The Press: The Strikebreaker

The Press: The Strikebreaker
At 70, he is plagued with eye cataracts, and his office is the cluttered
corner of a Zionsville, Ind. farmhouse, which he claims was once used
as a chicken roost. But restless, lank Bloor Schleppey has a role in
American journalism as unusual as his name: he breaks strikes for pay. For the past quarter-century, ex-Newsman Schleppey's principal
antagonist has been the tightly organized International Typographical
Union. When publishers were hit with an I.T.U. strike, they called
Schleppey. Within hours Schleppey was on hand, and his men were
swarming into town by car, plane and train: a gang of nonunion
compositors and Linotype operators who moved into the struck composing
room, kept the paper going until new workers could be recruited locally
and trained to replace the strikers. Says Schleppey: “It's a terrific
job—you've got to have a rugged constitution. I've got one.” “Scab Herder.” Last week Schleppey's hired hands were getting out the
daily editions for the I.T.U.-struck Haverhill Gazette and the
Worcester Telegram. A Schleppey associate named Shirley Klein,
who calls herself a “legal consultant,” is directing another combat
team in the I.T.U. strike against the eleven-paper Macy chain in New
York's Westchester County. “Scab herder” is the I.T.U.'s word for Schleppey.

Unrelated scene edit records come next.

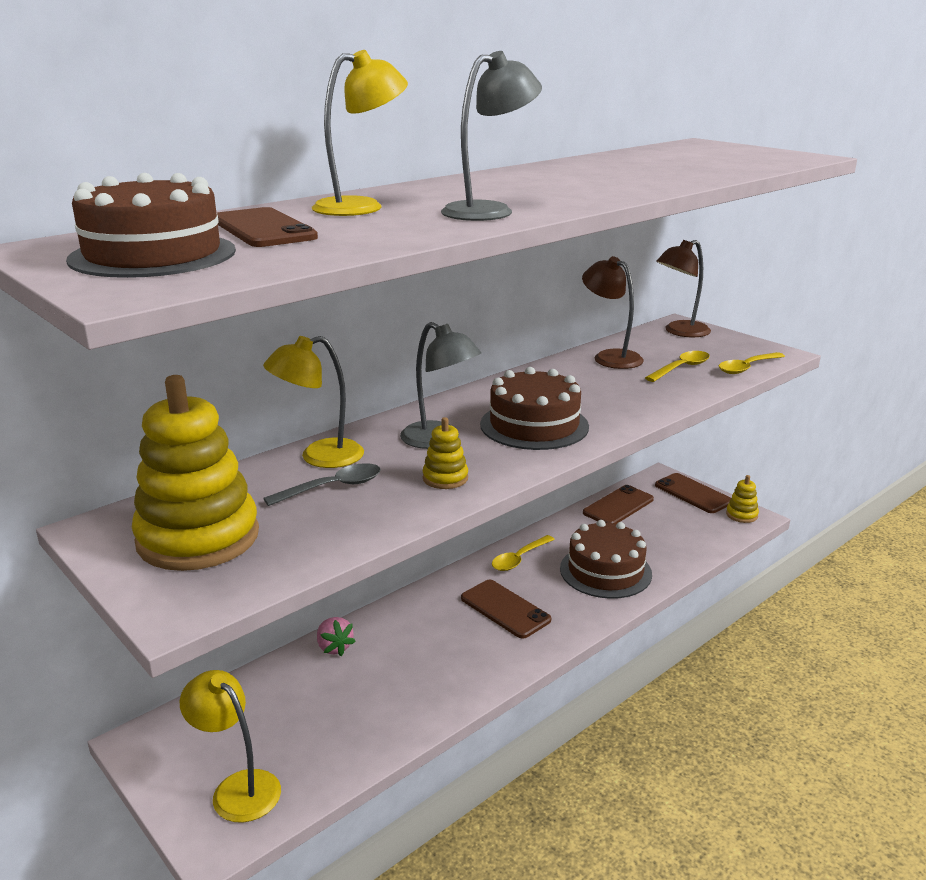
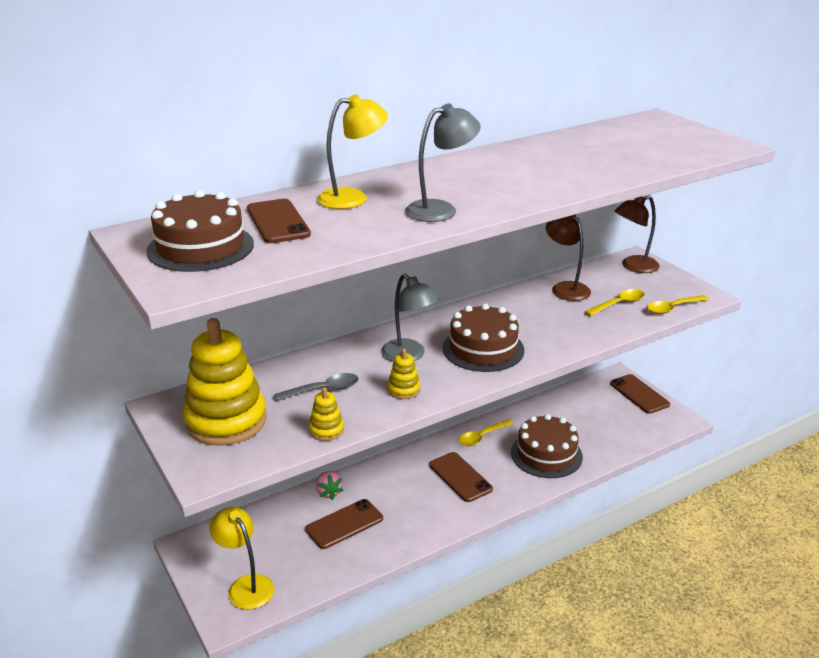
camera: 10 degrees right, 5 degrees up
(319, 457) = (320, 362): yellow lamp -> none
(618, 506) = (573, 399): brown phone -> brown phone (344, 524)
(741, 515) = (673, 417): yellow stacking toy -> yellow stacking toy (326, 430)

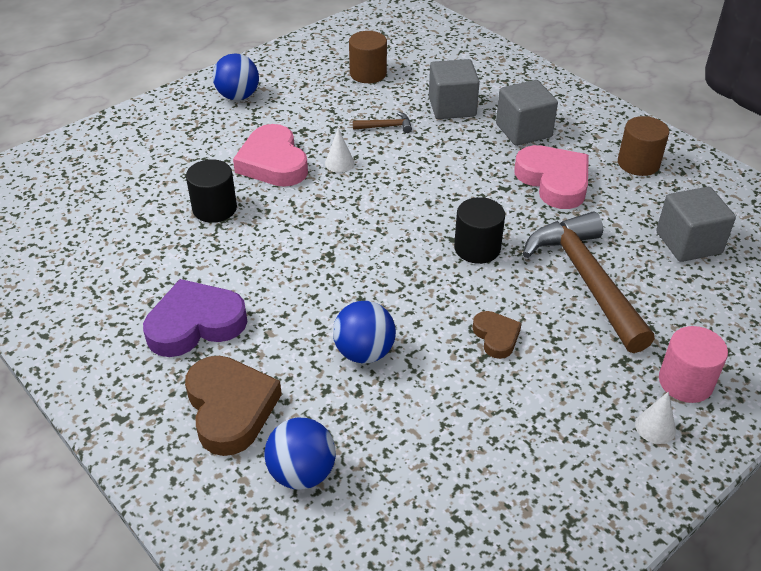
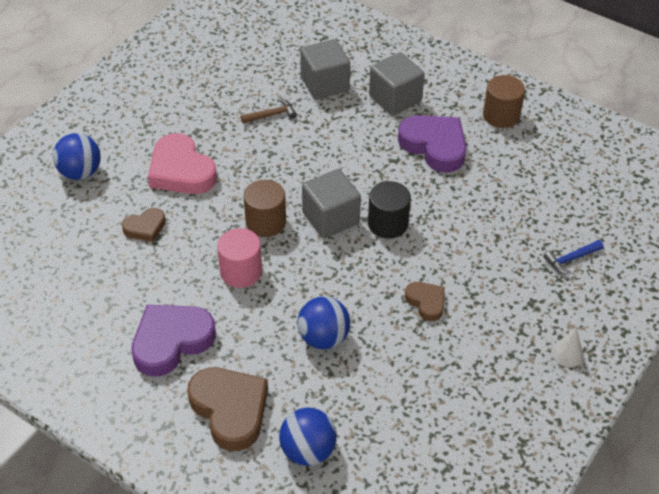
camera: 15 degrees left, 5 degrees up
(214, 208) = (145, 227): black cylinder -> brown heart
(238, 96) = (122, 105): blue ball -> blue ball (80, 172)
(339, 163) = (242, 161): white cone -> none
(368, 73) = (236, 60): brown cylinder -> brown cylinder (265, 222)
(554, 181) = (434, 146): pink heart -> purple heart
(587, 280) = (485, 236): brown hammer -> none
(685, 322) = (571, 259): none -> blue hammer
(685, 382) = (582, 311): pink cylinder -> pink cylinder (241, 271)
(688, 243) = (558, 186): grey cube -> grey cube (330, 218)

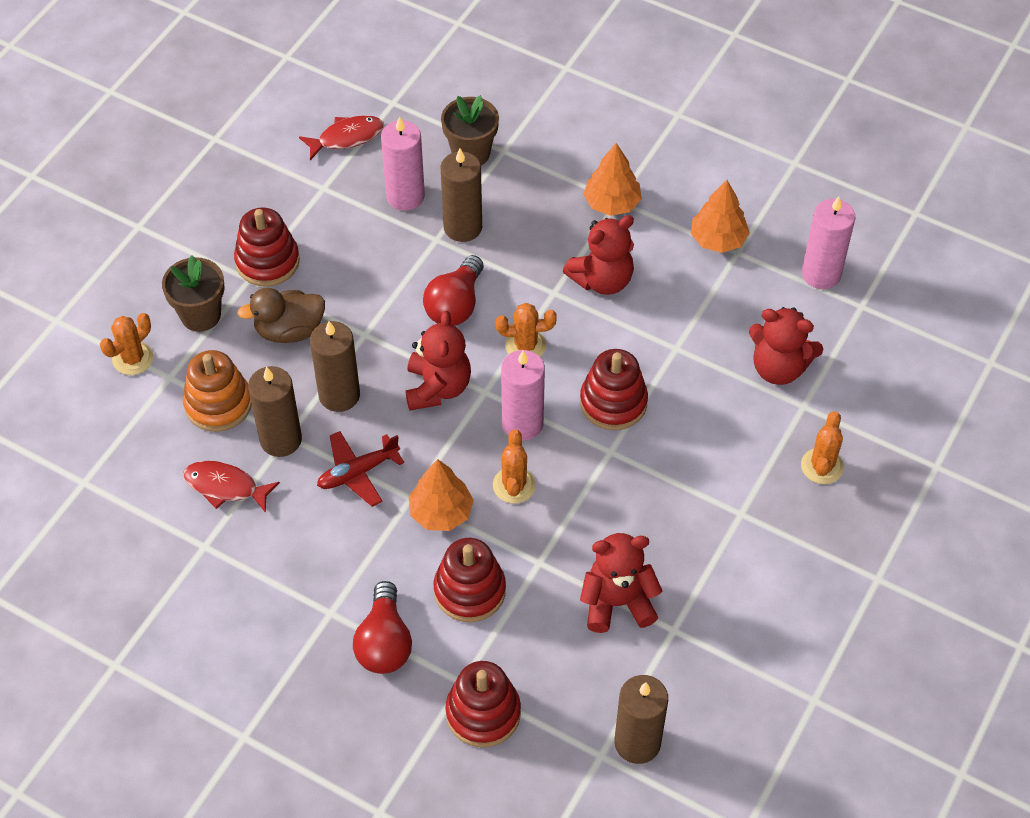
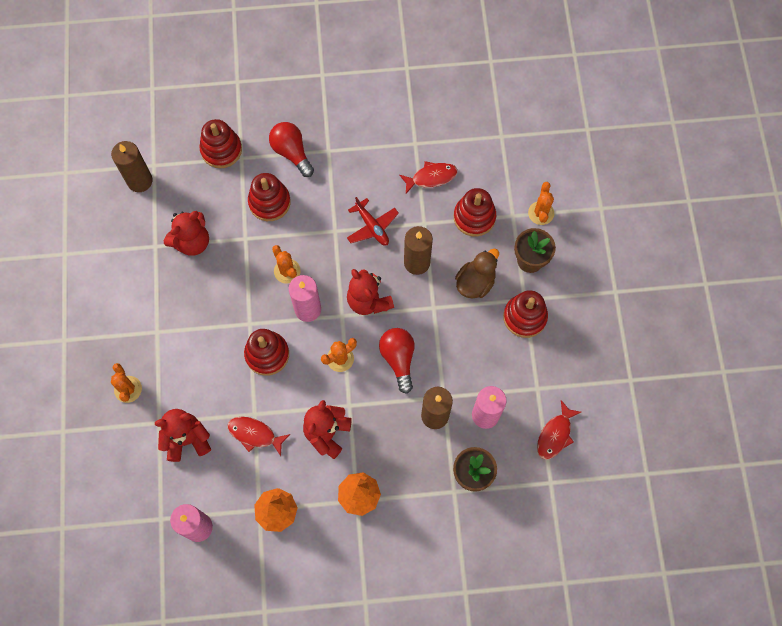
camera: 145 degrees right, 15 degrees up
(218, 404) = (474, 217): orange stacking toy -> red stacking toy
(281, 440) = (425, 219): brown candle -> none
(358, 472) = (372, 227): red plane -> red plane turned 120 degrees clockwise
(441, 512) = (313, 233): orange tree -> none
(690, 326) = (255, 434): none -> red fish

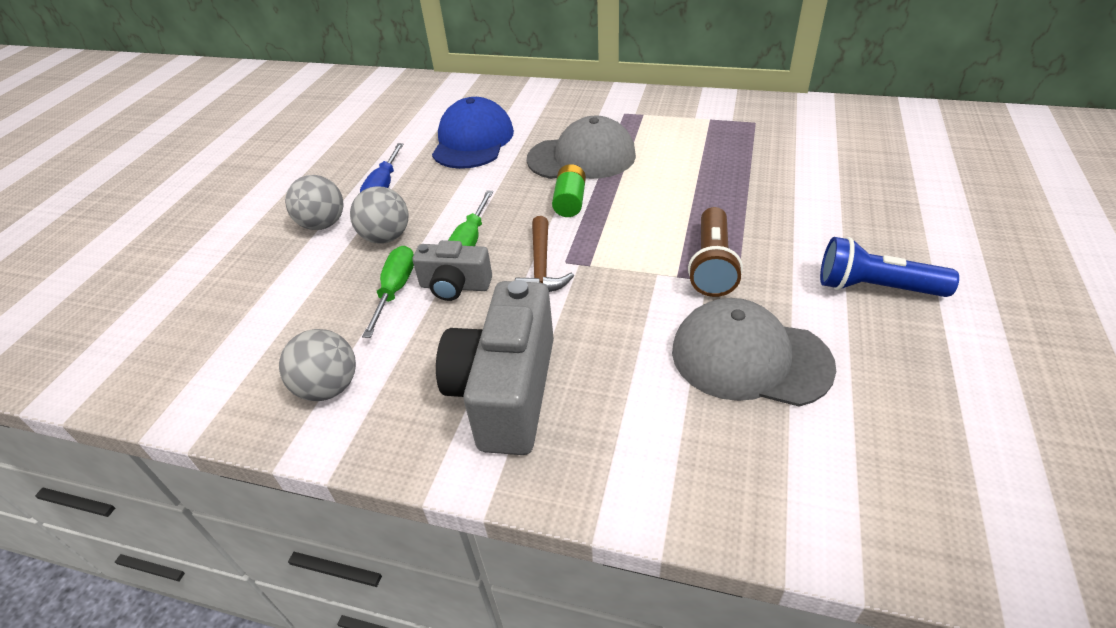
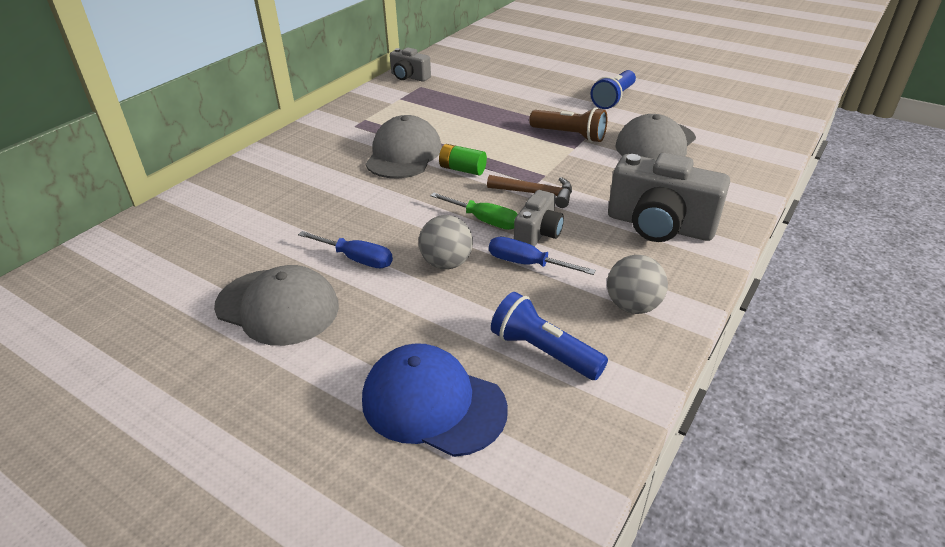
camera: 75 degrees left, 5 degrees down
(254, 331) = (543, 351): none -> blue flashlight
(313, 171) = (277, 306): none -> grey cap
(323, 224) = (395, 302): grey ball -> none
(395, 290) = (527, 264): green screwdriver -> blue screwdriver
(473, 141) = (322, 200): blue cap -> blue cap (433, 404)
(773, 108) = (409, 77): none -> grey camera

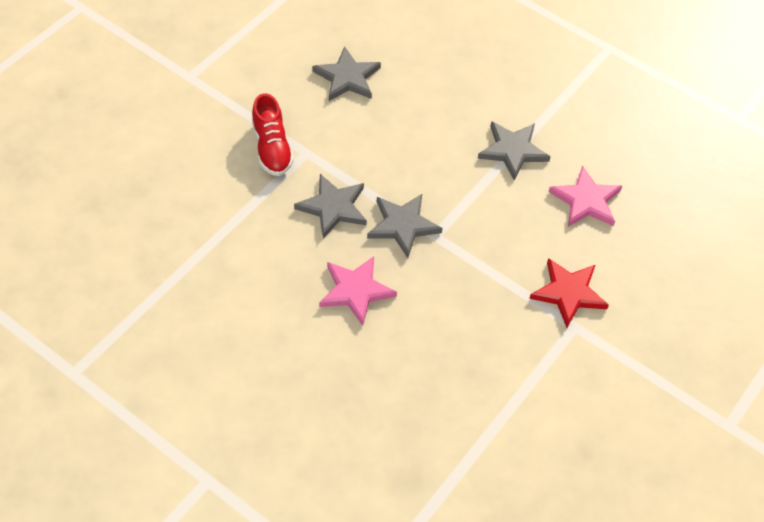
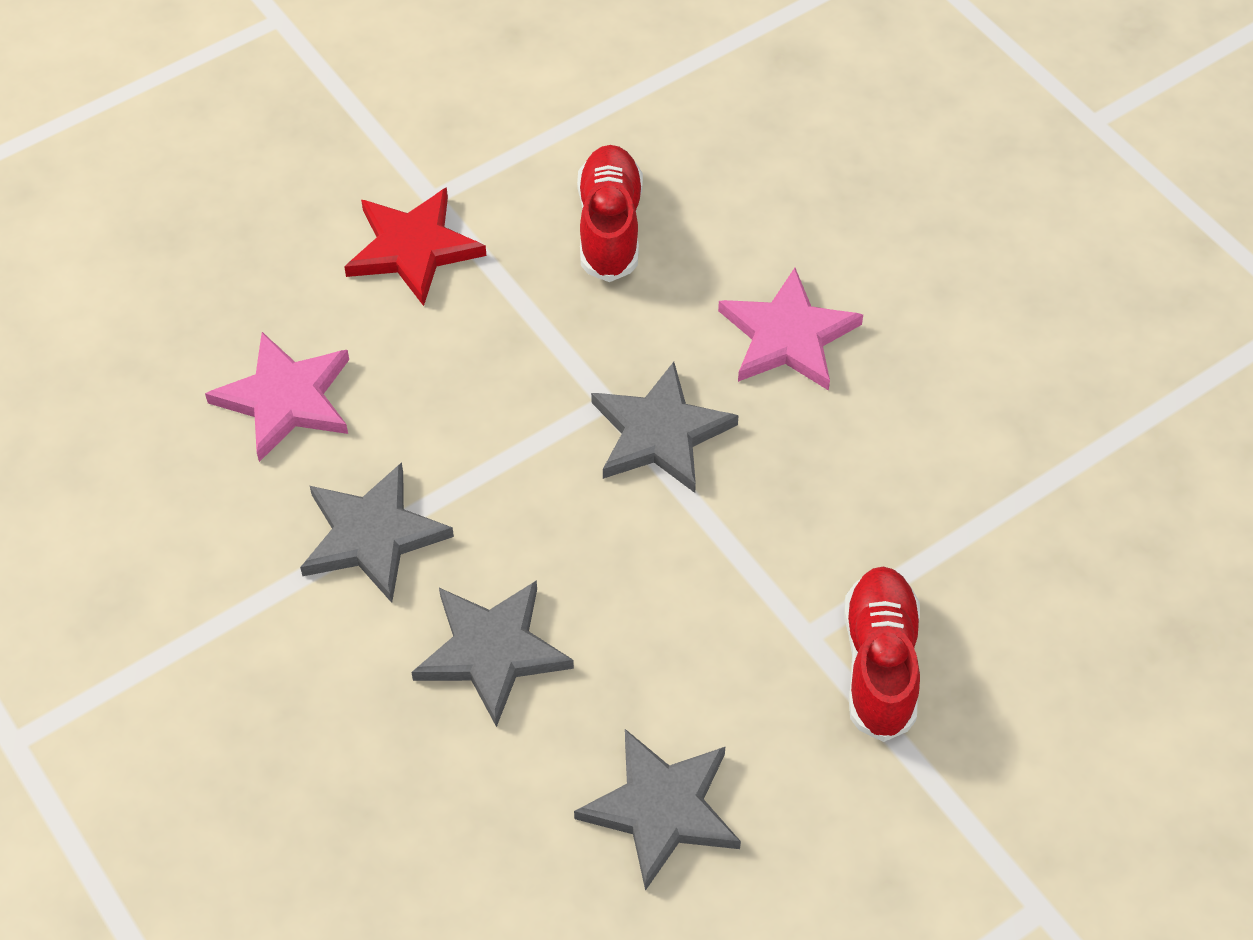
camera: 160 degrees left, 0 degrees up
(333, 207) = (785, 500): grey star -> grey star (492, 651)
(471, 331) = (609, 227): none -> red shoe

Schleppey himself, who
prefers the term “publisher's counsel,” admits he has fought 30 strikes
over the years and lost “only a few.” But he likes to emphasize that he
also acts as a labor consultant at the bargaining table, claims his
interventions have headed off some 70 strikes. “I go into a strike to
save the whole operation,'' explains Schleppey. “I'm saving maybe 200
or 300 jobs that the union doesn't care about.” To raise his strikebreakers, Schleppey needs only dial a phone. “I call
up publishers who are clients and friends of clients who have nonunion
composing rooms,” says he. The publishers are happy to spare a man for
the cause, Schleppey claims. But anti-Schleppeymen charge that his
flying squads are mostly “drunks, misfits, social cripples and are
generally incompetent at their work.” Within days of their arrival in
Haverhill, several Schleppey recruits were arrested for drunkenness and
disorderly conduct. Behind Schleppey, charges the I.T.U., stands the American Newspaper
Publishers Association, which has often scheduled him as a convention
speaker. But while A.N.P.A. Labor Chief George Dale admits boosting
Schleppey , he declares flatly: “We've never paid Schleppey
a cent.” Red Ink. Just what he charges clients for breaking a strike, Schleppey
refuses to say—”As a general rule, I make less than in my law
practice.” Schleppey insists that his workers get paid at union scale,
but I.T.U. locals charge that they get up to three times as much.
Schleppey and his workers get all expenses paid. Working overtime,
often sleeping in cots in the plants, Schleppey's crews can make a
killing; one Linotype operator in Haverhill boasted to strikers that he
earned $2,000 in little more than a month.